We need to pray, we need to appeal to God and to everyone in the deepest part of our hearts, because, as we can see, not all the reasoning, the arguing, the discussing of issues, no matter how brilliant and incisive, can yield us the fair solution to our problems, and the joy and peace that we all deserve simply by being human beings.

Reason without prayer, without being engaged in God, is the most cunning, treacherous, and slippery fugitive hard if not humanly impossible to apprehend. Worse, it generates more mischiefs.

This is what I see in the unfolding drama of the above-mentioned cases. There is full recourse to reason, with hardly any mention of prayer. Even some Church leaders are falling into the trap, a most devious trick sweetened by good intentions.

Man can be most clever, since after all we are supposed to be the image and likeness of God. The painful anomaly is that if that Godly image is not really grounded on God but on some ghost, then we can expect truly dangerous consequences.

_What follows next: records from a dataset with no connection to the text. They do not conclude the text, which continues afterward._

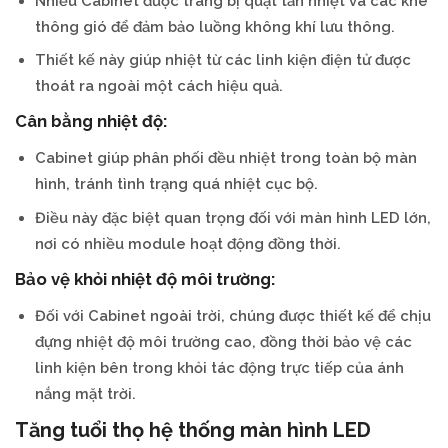
Nhiều Cabinet được trang bị quạt tản nhiệt và các khe
thông gió để đảm bảo luồng không khí lưu thông.
Thiết kế này giúp nhiệt từ các linh kiện điện tử được
thoát ra ngoài một cách hiệu quả.
Cân bằng nhiệt độ:
Cabinet giúp phân phối đều nhiệt trong toàn bộ màn
hình, tránh tình trạng quá nhiệt cục bộ.
Điều này đặc biệt quan trọng đối với màn hình LED lớn,
nơi có nhiều module hoạt động đồng thời.
Bảo vệ khỏi nhiệt độ môi trường:
Đối với Cabinet ngoài trời, chúng được thiết kế để chịu
đựng nhiệt độ môi trường cao, đồng thời bảo vệ các
linh kiện bên trong khỏi tác động trực tiếp của ánh
nắng mặt trời.
Tăng tuổi thọ hệ thống màn hình LED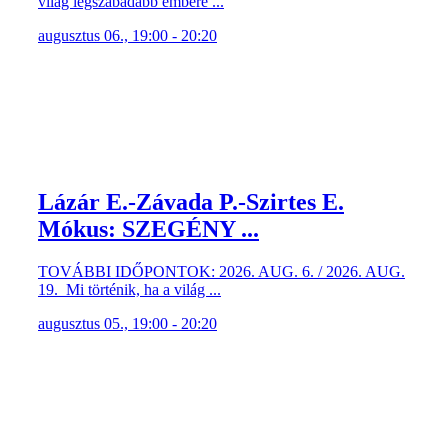
világ legszabadabb embere ...
augusztus 06., 19:00 - 20:20
Lázár E.-Závada P.-Szirtes E.
Mókus: SZEGÉNY ...
TOVÁBBI IDŐPONTOK: 2026. AUG. 6. / 2026. AUG.
19. Mi történik, ha a világ ...
augusztus 05., 19:00 - 20:20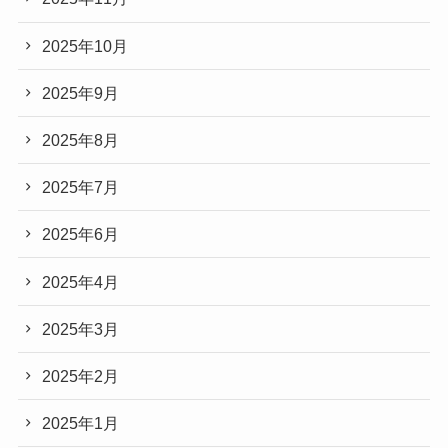
2025年10月
2025年9月
2025年8月
2025年7月
2025年6月
2025年4月
2025年3月
2025年2月
2025年1月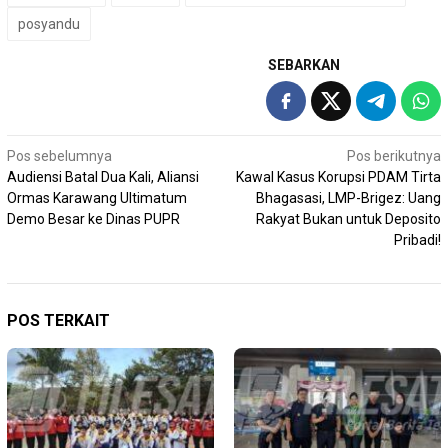
posyandu
SEBARKAN
Navigasi
Pos sebelumnya
Pos berikutnya
Audiensi Batal Dua Kali, Aliansi
Kawal Kasus Korupsi PDAM Tirta
pos
Ormas Karawang Ultimatum
Bhagasasi, LMP-Brigez: Uang
Demo Besar ke Dinas PUPR
Rakyat Bukan untuk Deposito
Pribadi!
POS TERKAIT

In recent literature, this point is interestingly captured and dramatized in Tolkien’s Lord of the Rings. Many other literary works have conveyed the same message, trying to elicit the appropriate lessons for all of us to learn. But we don’t seem to learn.

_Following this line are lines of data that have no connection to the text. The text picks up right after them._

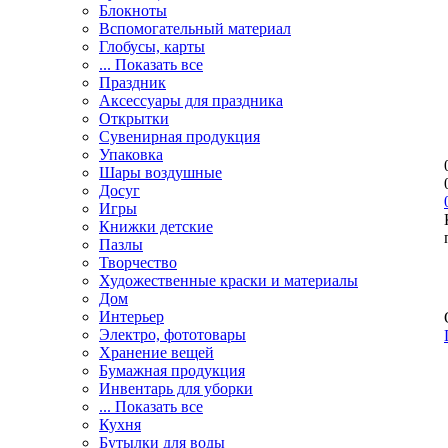
Блокноты
Вспомогательный материал
Глобусы, карты
... Показать все
Праздник
Аксессуары для праздника
Открытки
Сувенирная продукция
Упаковка
Шары воздушные
Досуг
Игры
Книжки детские
Пазлы
Творчество
Художественные краски и материалы
Дом
Интерьер
Электро, фототовары
Хранение вещей
Бумажная продукция
Инвентарь для уборки
... Показать все
Кухня
Бутылки для воды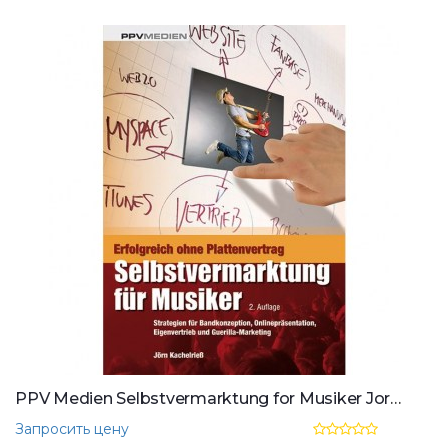
PPV Medien Selbstvermarktung for Musiker Jorn Kachelrieo
Запросить цену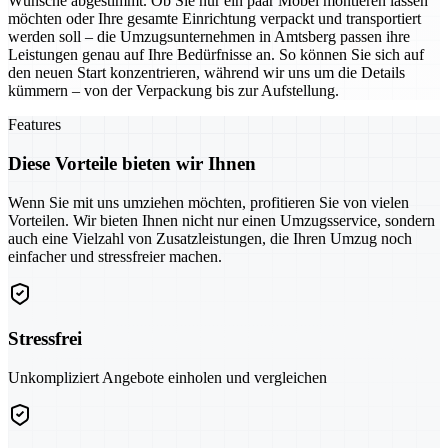
Wünsche abgestimmt. Ob Sie nur ein paar Möbel montieren lassen
möchten oder Ihre gesamte Einrichtung verpackt und transportiert
werden soll – die Umzugsunternehmen in Amtsberg passen ihre
Leistungen genau auf Ihre Bedürfnisse an. So können Sie sich auf
den neuen Start konzentrieren, während wir uns um die Details
kümmern – von der Verpackung bis zur Aufstellung.
Features
Diese Vorteile bieten wir Ihnen
Wenn Sie mit uns umziehen möchten, profitieren Sie von vielen
Vorteilen. Wir bieten Ihnen nicht nur einen Umzugsservice, sondern
auch eine Vielzahl von Zusatzleistungen, die Ihren Umzug noch
einfacher und stressfreier machen.
Stressfrei
Unkompliziert Angebote einholen und vergleichen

I find it amusing to see our senators and other people, including bishops, wring their hands in frustration, tear their hair in bitterness, as they see their best efforts to ferret out the truth also ably annulled by the antics, legal and otherwise, of their targets.

But what can you expect in a game that pits reason with reason alone, pairing it with some bullying and shaming tactics? Truth, which comes from God and from how we seriously take him, can only be buried, its requirements and timing ignored. Everyone wants the truth according to his own terms. It’s a perfect recipe for truth to hide.

In fact, I see some danger here, since if our leaders are already into hysterics, you can just imagine how the ordinary citizens would feel. What do we get by simply shrieking in denunciation, as in corruption is a social cancer and calling for change of government now? We just generate more idle pathos.

The only reason why no massive hysteria has so far been provoked is because the issues are now common, people are desensitized and feel the issues concern more the rich and power-hungry than us, the vast majority of the poor.

Let them have their games, we seem to say. Don’t bother us. We’re busy surviving. This attitude, of course, is not right and needs to be corrected. But with the daily problems at hand, what can we do?

What we need to do is to pray, to surrender our heart to God in supplication, reprising Christ’s own self-offering to his Father on the cross, because this is the best form of prayer proper to us, this is what corresponds to the ultimate reality about ourselves, this is the ultimate source of power for us to be converted.

Changes in our behavior and in society, in our business and politics, in every aspect of our life will always start and end in our soul that needs to be converted. And they can only happen when we allow the soul to tackle the issue at length not only with oneself but also, and most especially, with God.

This is done usually in prayer, and not so much in noisy rallies, Senate investigations and people power.

With prayer, we derive the power to cover and penetrate what no politics, social conditioning, intellectual and verbal bullying can reach. Not even by sanctimonious appeals by a renegade and break-away pack of Church leaders whose gospel now banks on columnists, so-called civil society leaders, think tanks, etc.

I hope the current political mess will highlight the importance of prayer and other spiritual and supernatural means in resolving our problems. They are not supposed to replace the human means. They are what give the latter their soul, and their link with God, with truth and justice.